Pakistani officials say a suspected U.S. drone strike has killed up to 12 militants in the North Waziristan tribal region.
The attack Monday on a compound took place in a village near the Afghan border.
Also in the northwest, a suicide bomber killed seven people and wounded at least 25 others at a political rally in the Batgram district of Khyber-Pakhtunkhwa province. The bomber blew himself up before a senior member of the Pakistan Muslim League-Q party, Ameer Muqam, was scheduled to speak at the gathering.
Elsewhere in Pakistan, an explosion ripped through an army weapons depot near the capital, Islamabad, killing one soldier and wounding at least three people.

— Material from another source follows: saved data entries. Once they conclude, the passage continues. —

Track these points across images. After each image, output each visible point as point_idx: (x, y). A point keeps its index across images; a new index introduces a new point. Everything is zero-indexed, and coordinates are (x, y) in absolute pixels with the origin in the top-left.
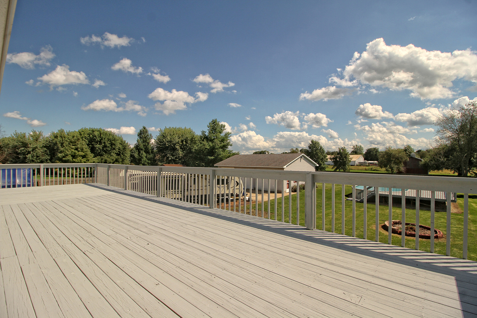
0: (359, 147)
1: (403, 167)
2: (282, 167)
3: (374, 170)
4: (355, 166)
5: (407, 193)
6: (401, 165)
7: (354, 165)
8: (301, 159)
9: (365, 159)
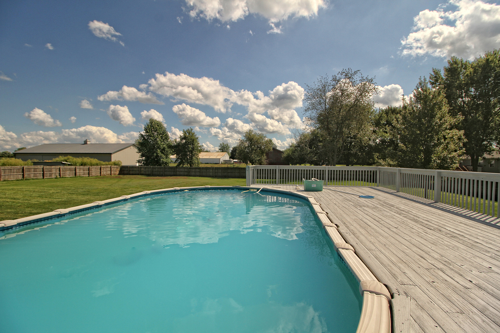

The military said the blast at the weapons depot was accidental.
In the southwest, gunmen on motorcycles near Quetta, the capital of Baluchistan province opened fire on a truck carrying supplies for NATO troops in Afghanistan. The assailants killed the driver and another man set fire to the truck.
Also Monday, the outgoing head of the International Committee of the Red Cross delegation in Pakistan reported a significant increase in violence throughout Pakistan since the killing of former al-Qaida leader Osama bin Laden in a U.S. raid in Abbottabad on May 2.

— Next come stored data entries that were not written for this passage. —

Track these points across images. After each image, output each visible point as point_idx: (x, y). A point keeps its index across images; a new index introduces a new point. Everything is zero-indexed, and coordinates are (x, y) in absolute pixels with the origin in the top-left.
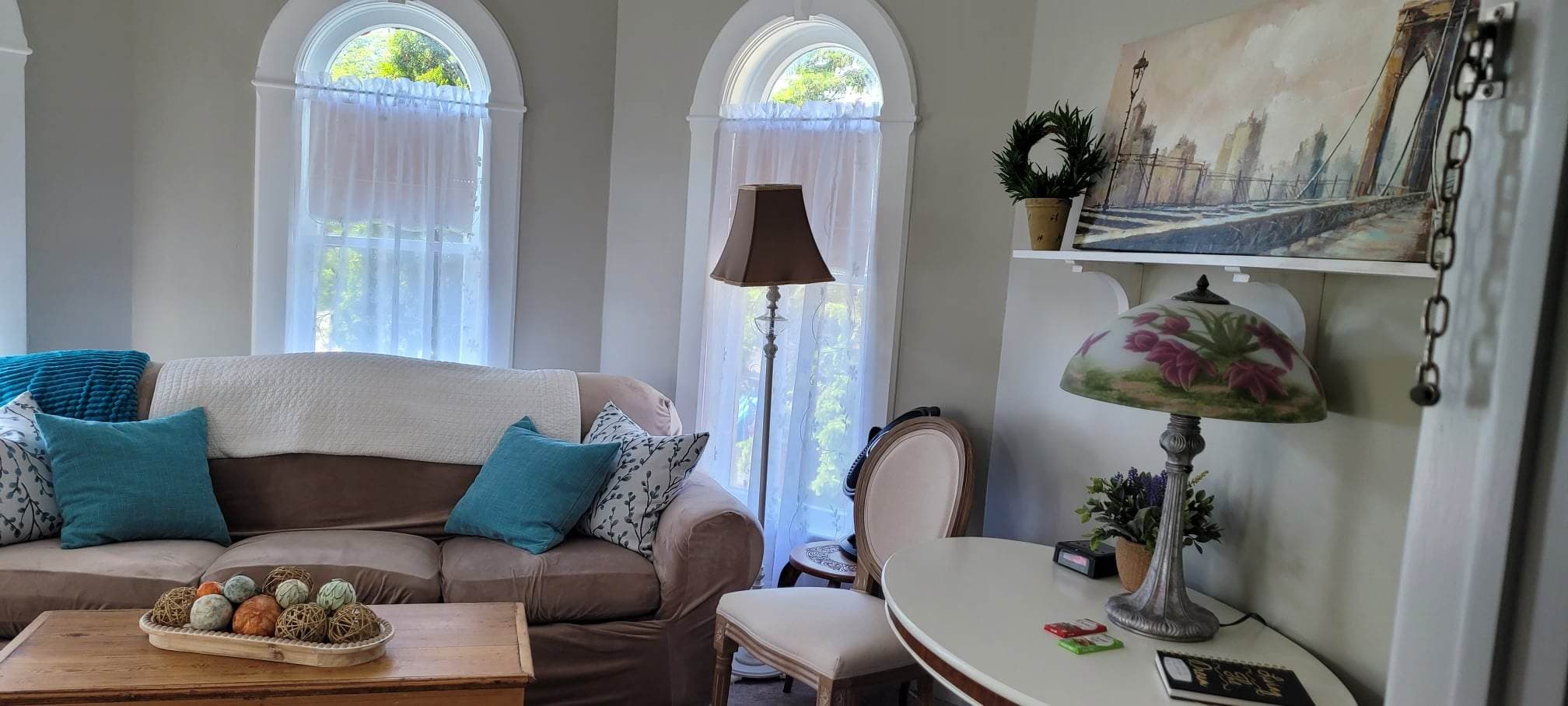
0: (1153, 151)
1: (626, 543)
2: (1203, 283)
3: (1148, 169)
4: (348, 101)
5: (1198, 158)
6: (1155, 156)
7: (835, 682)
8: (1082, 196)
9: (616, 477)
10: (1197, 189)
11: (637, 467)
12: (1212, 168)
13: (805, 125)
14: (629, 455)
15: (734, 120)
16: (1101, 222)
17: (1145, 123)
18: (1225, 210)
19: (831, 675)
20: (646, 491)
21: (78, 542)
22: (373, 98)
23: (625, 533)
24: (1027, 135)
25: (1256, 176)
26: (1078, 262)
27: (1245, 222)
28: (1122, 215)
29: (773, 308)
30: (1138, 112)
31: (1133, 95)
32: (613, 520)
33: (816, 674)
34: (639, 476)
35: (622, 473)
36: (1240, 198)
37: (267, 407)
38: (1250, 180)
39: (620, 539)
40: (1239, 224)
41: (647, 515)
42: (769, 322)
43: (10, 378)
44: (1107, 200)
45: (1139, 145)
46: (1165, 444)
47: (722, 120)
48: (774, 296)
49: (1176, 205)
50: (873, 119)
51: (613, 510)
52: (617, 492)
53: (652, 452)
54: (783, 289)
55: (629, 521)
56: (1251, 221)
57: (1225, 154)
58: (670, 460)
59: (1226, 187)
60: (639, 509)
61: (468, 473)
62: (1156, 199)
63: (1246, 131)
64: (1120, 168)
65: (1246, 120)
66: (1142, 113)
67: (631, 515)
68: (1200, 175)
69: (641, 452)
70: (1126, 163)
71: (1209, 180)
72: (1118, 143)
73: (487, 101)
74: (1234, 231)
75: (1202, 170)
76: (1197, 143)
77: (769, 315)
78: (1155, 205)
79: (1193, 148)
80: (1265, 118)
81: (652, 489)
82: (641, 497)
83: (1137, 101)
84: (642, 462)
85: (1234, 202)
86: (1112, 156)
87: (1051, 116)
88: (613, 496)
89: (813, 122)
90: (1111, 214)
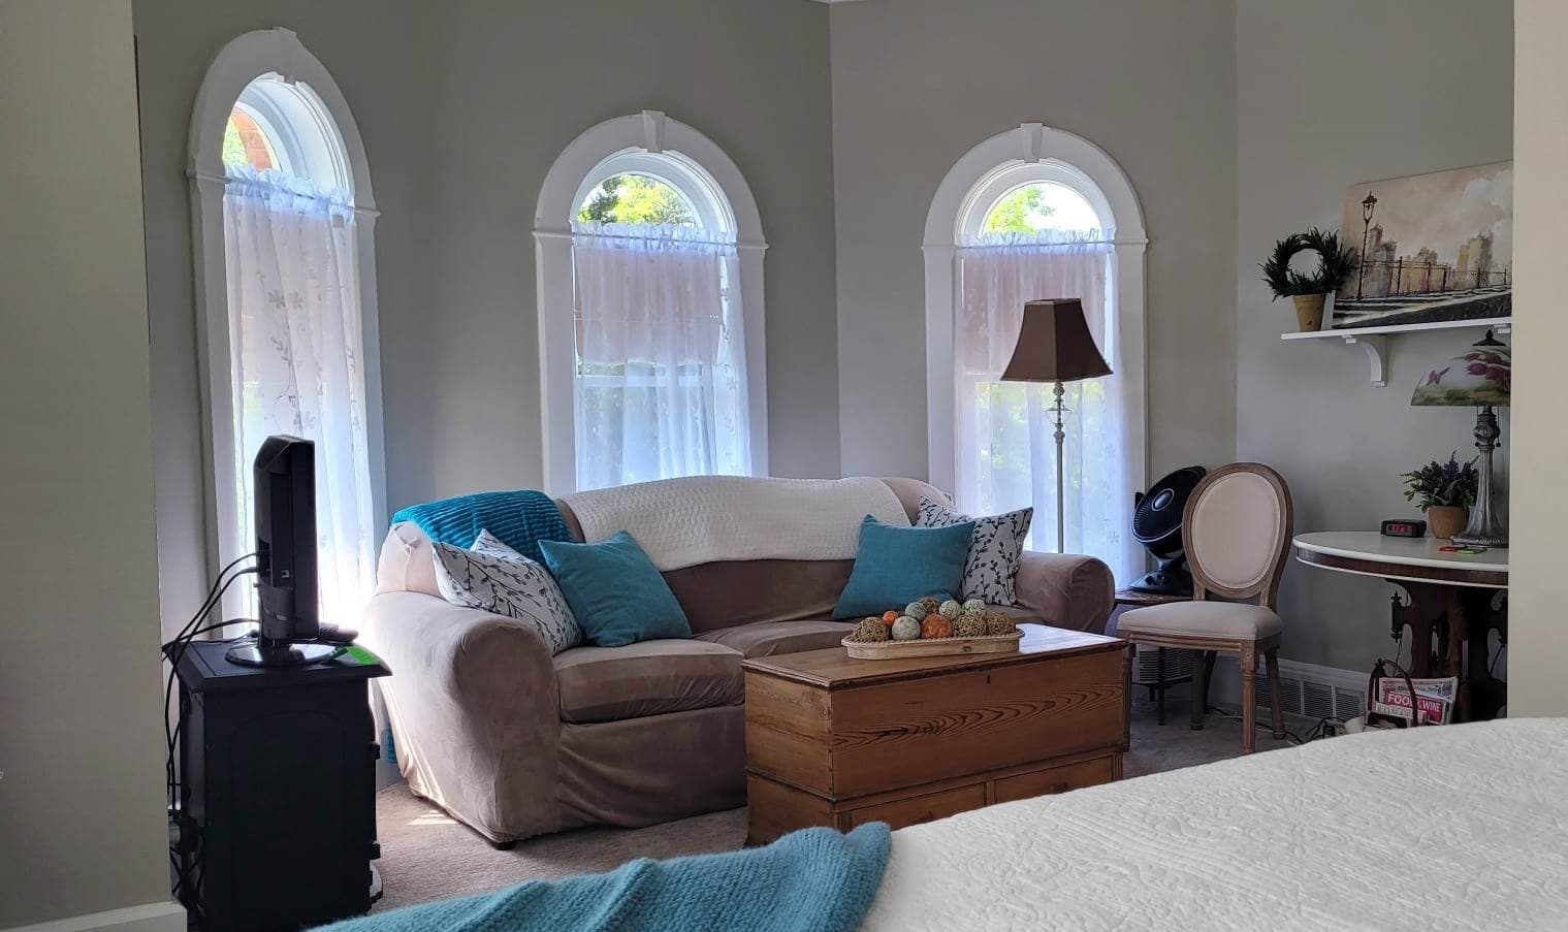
0: (1397, 258)
1: (1000, 601)
2: (1489, 334)
3: (1396, 271)
4: (619, 247)
5: (1440, 261)
6: (1400, 262)
7: (1256, 641)
8: (1334, 292)
9: (974, 550)
10: (1445, 282)
11: (989, 541)
12: (1454, 268)
13: (1042, 249)
14: (978, 532)
15: (971, 248)
16: (1357, 308)
17: (1385, 239)
18: (1472, 293)
19: (1252, 637)
20: (1003, 557)
21: (625, 641)
22: (640, 242)
23: (997, 593)
24: (1287, 250)
25: (1492, 270)
26: (1354, 336)
27: (1490, 299)
28: (1380, 302)
29: (1059, 401)
30: (1375, 233)
31: (1367, 222)
32: (985, 584)
33: (1237, 641)
34: (994, 547)
35: (979, 546)
36: (1482, 285)
37: (674, 525)
38: (1488, 273)
39: (993, 599)
40: (1485, 300)
41: (1009, 577)
42: (1056, 413)
43: (452, 521)
44: (1360, 293)
45: (1382, 255)
46: (1481, 433)
47: (958, 248)
48: (1060, 391)
49: (1428, 292)
50: (1108, 242)
51: (982, 576)
52: (980, 562)
53: (996, 528)
54: (1065, 385)
55: (998, 583)
56: (1495, 298)
57: (1463, 259)
58: (1013, 532)
59: (1470, 279)
60: (1004, 573)
61: (847, 565)
62: (1409, 288)
63: (1478, 244)
64: (1367, 270)
65: (1476, 237)
66: (1380, 233)
67: (999, 577)
68: (1445, 273)
69: (986, 529)
70: (1372, 267)
71: (1454, 276)
72: (1360, 253)
73: (735, 241)
74: (1482, 305)
75: (1446, 270)
76: (1436, 251)
77: (1056, 407)
78: (1408, 293)
79: (1434, 255)
80: (1492, 235)
81: (1007, 556)
82: (1002, 562)
83: (1372, 225)
84: (992, 536)
85: (1478, 287)
86: (1357, 263)
87: (1305, 237)
88: (977, 567)
89: (1051, 247)
90: (1365, 302)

Pascal Cuttat told VOA in Geneva that about 1 million people are currently displaced in Pakistan due to fighting in the tribal areas and in Khyber-Pakhtunkhwa and Baluchistan provinces along the Afghan border. Cuttat said the ethnic, political and religious divisions in Pakistan have become more complicated and instability has increased since bin Laden was killed.
He said another effect of the U.S. raid is an increased suspicion of foreigners in the country, including aid workers. He said this suspicion has made it more difficult for foreign workers to move around Pakistan.